Oct 5, 2022
Latest Machine Learning Research at MIT Presents a Novel ‘Poisson Flow’ Generative Model (PFGM) That Maps any Data Distribution into a Uniform Distribution on a High-Dimensional Hemisphere
Posted by Kelvin Dafiaghor in categories: mapping, physics, robotics/AI, transportation
Deep generative models are a popular data generation strategy used to generate high-quality samples in pictures, text, and audio and improve semi-supervised learning, domain generalization, and imitation learning. Current deep generative models, however, have shortcomings such as unstable training objectives (GANs) and low sample quality (VAEs, normalizing flows). Although recent developments in diffusion and scored-based models attain equivalent sample quality to GANs without adversarial training, the stochastic sampling procedure in these models is sluggish. New strategies for securing the training of CNN-based or ViT-based GAN models are presented.
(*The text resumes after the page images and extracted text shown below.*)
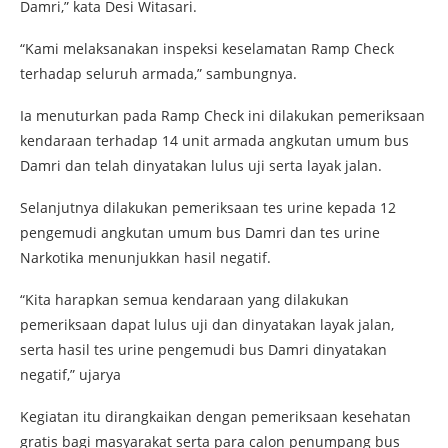
Damri,” kata Desi Witasari.
“Kami melaksanakan inspeksi keselamatan Ramp Check
terhadap seluruh armada,” sambungnya.
Ia menuturkan pada Ramp Check ini dilakukan pemeriksaan
kendaraan terhadap 14 unit armada angkutan umum bus
Damri dan telah dinyatakan lulus uji serta layak jalan.
Selanjutnya dilakukan pemeriksaan tes urine kepada 12
pengemudi angkutan umum bus Damri dan tes urine
Narkotika menunjukkan hasil negatif.
“Kita harapkan semua kendaraan yang dilakukan
pemeriksaan dapat lulus uji dan dinyatakan layak jalan,
serta hasil tes urine pengemudi bus Damri dinyatakan
negatif,” ujarya
Kegiatan itu dirangkaikan dengan pemeriksaan kesehatan
gratis bagi masyarakat serta para calon penumpang bus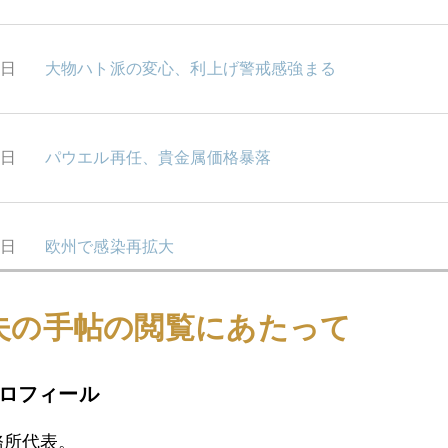
5日
大物ハト派の変心、利上げ警戒感強まる
4日
パウエル再任、貴金属価格暴落
2日
欧州で感染再拡大
夫の手帖の閲覧にあたって
9日
要人発言
ロフィール
8日
最新のＮＹ金市場の話題とは
務所代表。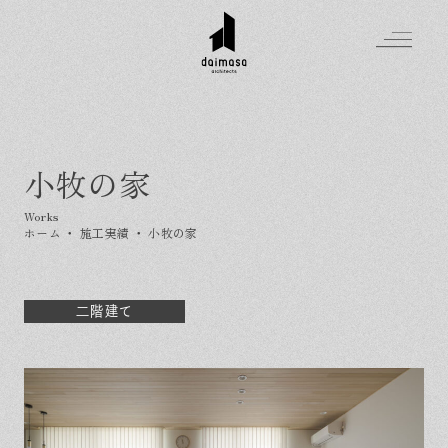
小牧の家
Greeting
Made in DAIMASA
ホーム
・
施工実績
・
小牧の家
はじめましての方へ
For customer
私たちの想い
Topics
オーダーメイドの住まい
二階建て
施工実績
Company
素材のこだわり
スタイル集
お知らせ
Contact
住まいの特性
イベントを探す
イベント
会社概要
家づくりの流れ
気軽に相談会
スタッフ紹介
資料請求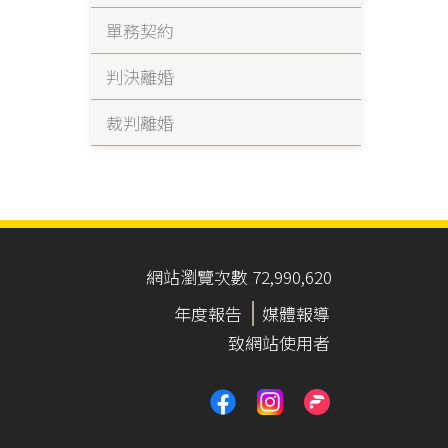
單務契約
判決離婚
裁判離婚
網站瀏覽次數 72,990,620
年度報告
媒體報導
致網站使用者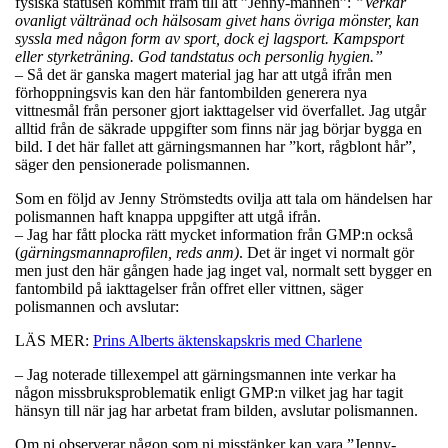
fysiska statusen kommit fram till att ”Jenny-mannen”:
”Verkar
ovanligt vältränad och hälsosam givet hans övriga mönster, kan
syssla med någon form av sport, dock ej lagsport. Kampsport
eller styrketräning. God tandstatus och personlig hygien.”
– Så det är ganska magert material jag har att utgå ifrån men
förhoppningsvis kan den här fantombilden generera nya
vittnesmål från personer gjort iakttagelser vid överfallet. Jag utgår
alltid från de säkrade uppgifter som finns när jag börjar bygga en
bild. I det här fallet att gärningsmannen har ”kort, rågblont hår”,
säger den pensionerade polismannen.
Som en följd av Jenny Strömstedts ovilja att tala om händelsen har
polismannen haft knappa uppgifter att utgå ifrån.
– Jag har fått plocka rätt mycket information från GMP:n också
(
gärningsmannaprofilen, reds anm)
. Det är inget vi normalt gör
men just den här gången hade jag inget val, normalt sett bygger en
fantombild på iakttagelser från offret eller vittnen, säger
polismannen och avslutar:
LÄS MER:
Prins Alberts äktenskapskris med Charlene
– Jag noterade tillexempel att gärningsmannen inte verkar ha
någon missbruksproblematik enligt GMP:n vilket jag har tagit
hänsyn till när jag har arbetat fram bilden, avslutar polismannen.
Om ni observerar någon som ni misstänker kan vara ”Jenny-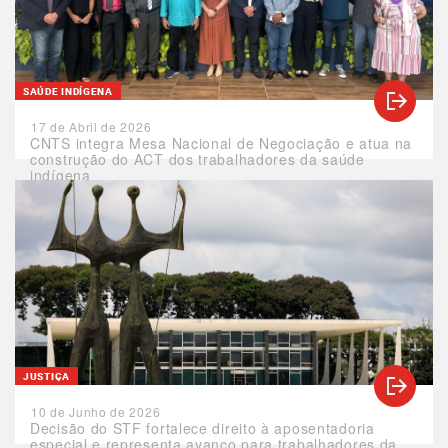
SAÚDE INDÍGENA
17 de Abril de 2026
CNTS integra Mesa Nacional de Negociação e atua na
construção do ACT dos trabalhadores da saúde
indígena
JUSTIÇA
10 de Junho de 2026
Decisão do STF fortalece direito à aposentadoria
especial e representa avanço para trabalhadores da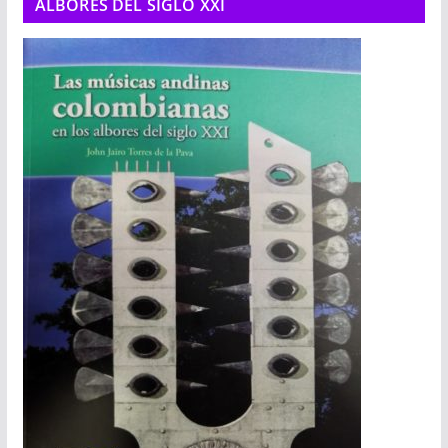
ALBORES DEL SIGLO XXI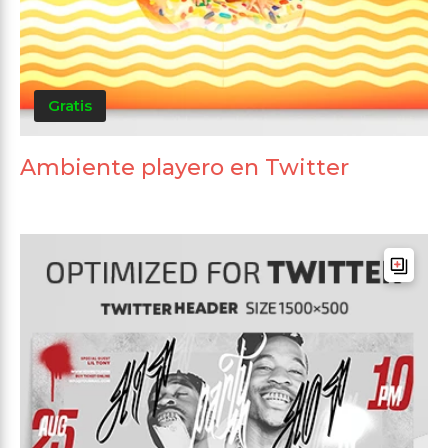
Gratis
Ambiente playero en Twitter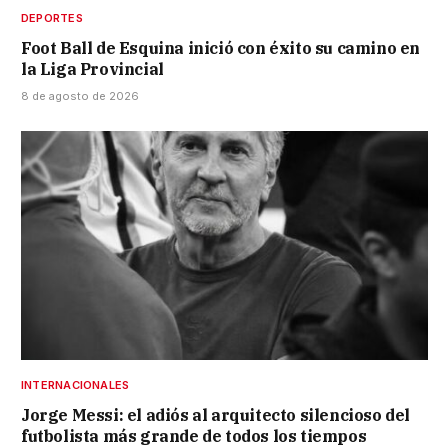
DEPORTES
Foot Ball de Esquina inició con éxito su camino en
la Liga Provincial
8 de agosto de 2026
INTERNACIONALES
Jorge Messi: el adiós al arquitecto silencioso del
futbolista más grande de todos los tiempos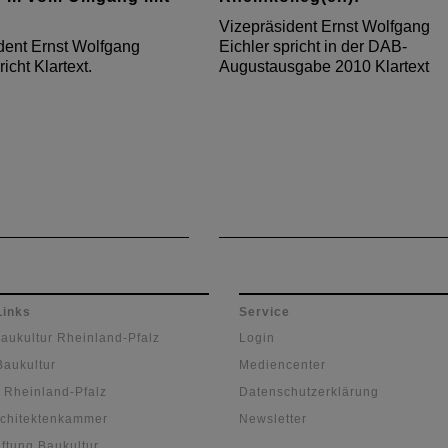
Vizepräsident Ernst Wolfgang
dent Ernst Wolfgang
Eichler spricht in der DAB-
richt Klartext.
Augustausgabe 2010 Klartext
Links
Service
Baukultur Rheinland-Pfalz
Login
Baukultur
Mediencenter
 Rheinland-Pfalz
Datenschutzerklärung
chitektenkammer
Newsletter
ftung Baukultur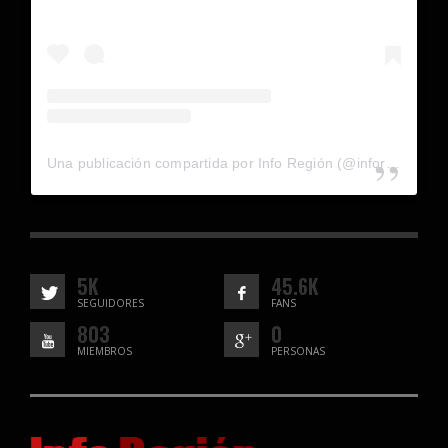
Una publicación compartida por Info Región (@inforegion_redes)
5K
45.6K
SEGUIDORES
FANS
803
0
MIEMBROS
PERSONAS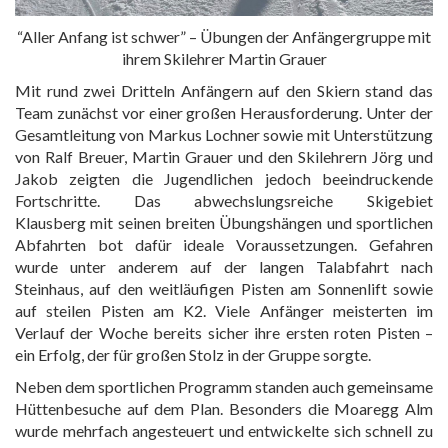
“Aller Anfang ist schwer” – Übungen der Anfängergruppe mit
ihrem Skilehrer Martin Grauer
Mit rund zwei Dritteln Anfängern auf den Skiern stand das
Team zunächst vor einer großen Herausforderung. Unter der
Gesamtleitung von Markus Lochner sowie mit Unterstützung
von Ralf Breuer, Martin Grauer und den Skilehrern Jörg und
Jakob zeigten die Jugendlichen jedoch beeindruckende
Fortschritte. Das abwechslungsreiche Skigebiet
Klausberg mit seinen breiten Übungshängen und sportlichen
Abfahrten bot dafür ideale Voraussetzungen. Gefahren
wurde unter anderem auf der langen Talabfahrt nach
Steinhaus, auf den weitläufigen Pisten am Sonnenlift sowie
auf steilen Pisten am K2. Viele Anfänger meisterten im
Verlauf der Woche bereits sicher ihre ersten roten Pisten –
ein Erfolg, der für großen Stolz in der Gruppe sorgte.
Neben dem sportlichen Programm standen auch gemeinsame
Hüttenbesuche auf dem Plan. Besonders die Moaregg Alm
wurde mehrfach angesteuert und entwickelte sich schnell zu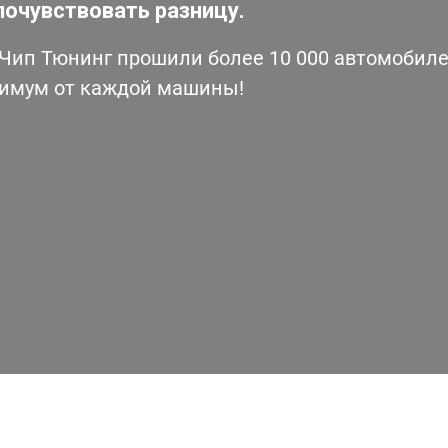
почувствовать разницу.
ип Тюнинг прошили более 10 000 автомобилей
симум от каждой машины!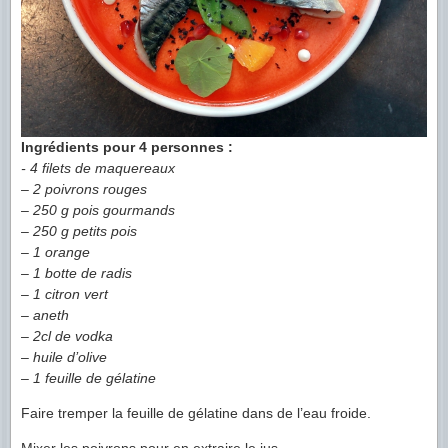
Ingrédients pour 4 personnes :
- 4 filets de maquereaux
– 2 poivrons rouges
– 250 g pois gourmands
– 250 g petits pois
– 1 orange
– 1 botte de radis
– 1 citron vert
– aneth
– 2cl de vodka
– huile d’olive
– 1 feuille de gélatine
Faire tremper la feuille de gélatine dans de l’eau froide.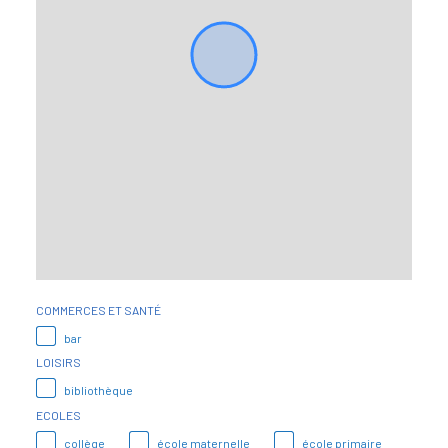
COMMERCES ET SANTÉ
bar
LOISIRS
bibliothèque
ECOLES
collège
école maternelle
école primaire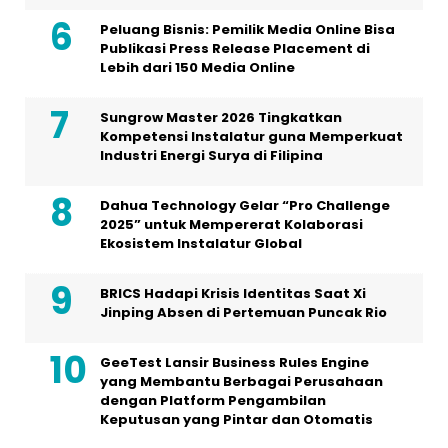
Peluang Bisnis: Pemilik Media Online Bisa
Publikasi Press Release Placement di
Lebih dari 150 Media Online
Sungrow Master 2026 Tingkatkan
Kompetensi Instalatur guna Memperkuat
Industri Energi Surya di Filipina
Dahua Technology Gelar “Pro Challenge
2025” untuk Mempererat Kolaborasi
Ekosistem Instalatur Global
BRICS Hadapi Krisis Identitas Saat Xi
Jinping Absen di Pertemuan Puncak Rio
GeeTest Lansir Business Rules Engine
yang Membantu Berbagai Perusahaan
dengan Platform Pengambilan
Keputusan yang Pintar dan Otomatis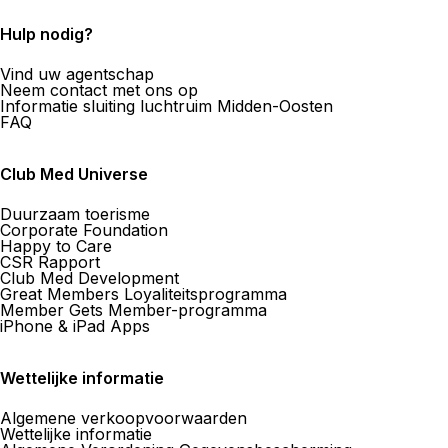
Hulp nodig?
Vind uw agentschap
Neem contact met ons op
Informatie sluiting luchtruim Midden-Oosten
FAQ
Club Med Universe
Duurzaam toerisme
Corporate Foundation
Happy to Care
CSR Rapport
Club Med Development
Great Members Loyaliteitsprogramma
Member Gets Member-programma
iPhone & iPad Apps
Wettelijke informatie
Algemene verkoopvoorwaarden
Wettelijke informatie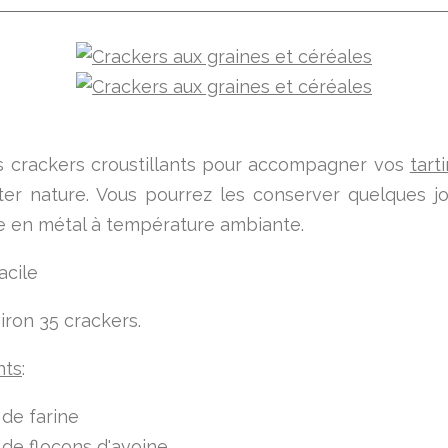
s crackers croustillants pour accompagner vos
tart
ter nature. Vous pourrez les conserver quelques j
e en métal à température ambiante.
acile
iron 35 crackers.
nts
:
de farine
de flocons d'avoine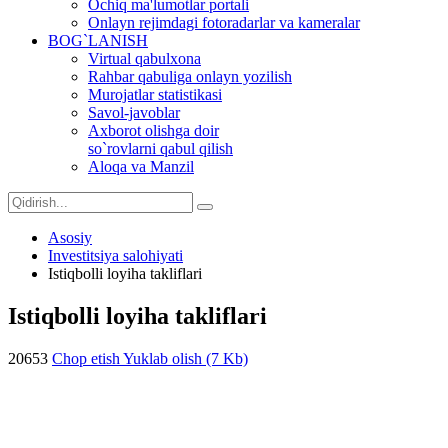
Ochiq ma'lumotlar portali
Onlayn rejimdagi fotoradarlar va kameralar
BOG`LANISH
Virtual qabulxona
Rahbar qabuliga onlayn yozilish
Murojatlar statistikasi
Savol-javoblar
Axborot olishga doir
so`rovlarni qabul qilish
Aloqa va Manzil
Asosiy
Investitsiya salohiyati
Istiqbolli loyiha takliflari
Istiqbolli loyiha takliflari
20653
Chop etish
Yuklab olish (7 Kb)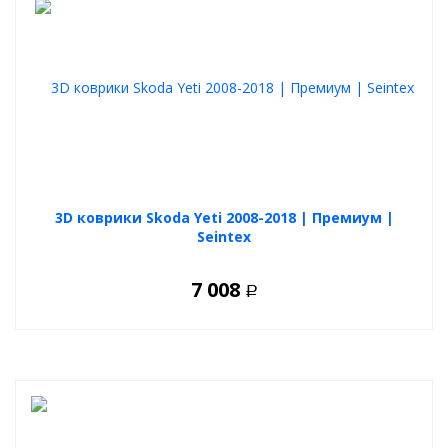
малый вес
гибкость материала
не подвержены хим. веществам
легко извлечь из автомобиля
3D коврики Skoda Yeti 2008-2018 | Премиум |
Seintex
7 008
Р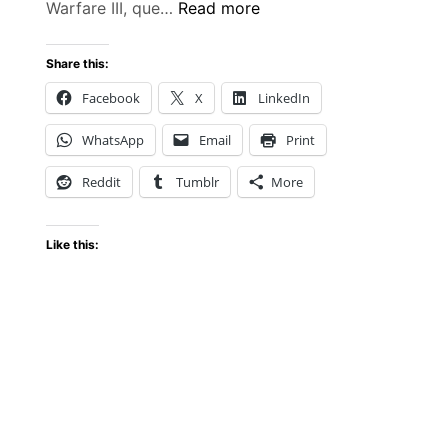
Un
Warfare III, que…
Read more
nuevo
capítulo
Share this:
comienza
Facebook
X
LinkedIn
mañana
con
WhatsApp
Email
Print
Call
of
Reddit
Tumblr
More
Duty:
Modern
re
Like this:
Warfare
III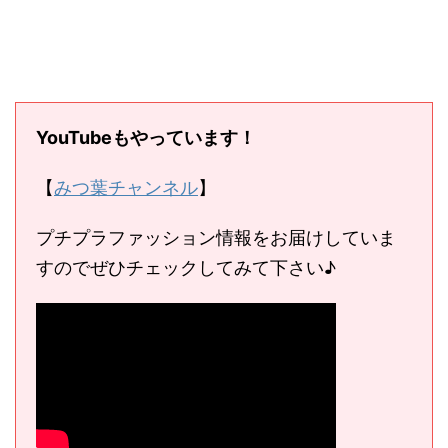
YouTubeもやっています！
【
みつ葉チャンネル
】
プチプラファッション情報をお届けしていま
すのでぜひチェックしてみて下さい♪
They suggest backward ODEsamplers (normalizing flow) accelerate the sampling process. However, these approaches have yet to outperform their SDE equivalents. We introduce a novel “Poisson flow” generative model (PFGM) that takes advantage of a surprising physics fact that extends to N dimensions. They interpret N-dimensional data items x (say, pictures) as positive electric charges in the z = 0 plane of an N+1-dimensional environment filled with a viscous liquid like honey. As shown in the figure below, motion in a viscous fluid converts any planar charge distribution into a uniform angular distribution.
A positive charge with z 0 will be repelled by the other charges and will proceed in the opposite direction, ultimately reaching an imaginary globe of radius r. They demonstrate that, in the r limit, if the initial charge distribution is released slightly above z = 0, this rule of motion will provide a uniform distribution for their hemisphere crossings. They reverse the forward process by generating a uniform distribution of negative charges on the hemisphere, then tracking their path back to the z = 0 planes, where they will be dispersed as the data distribution.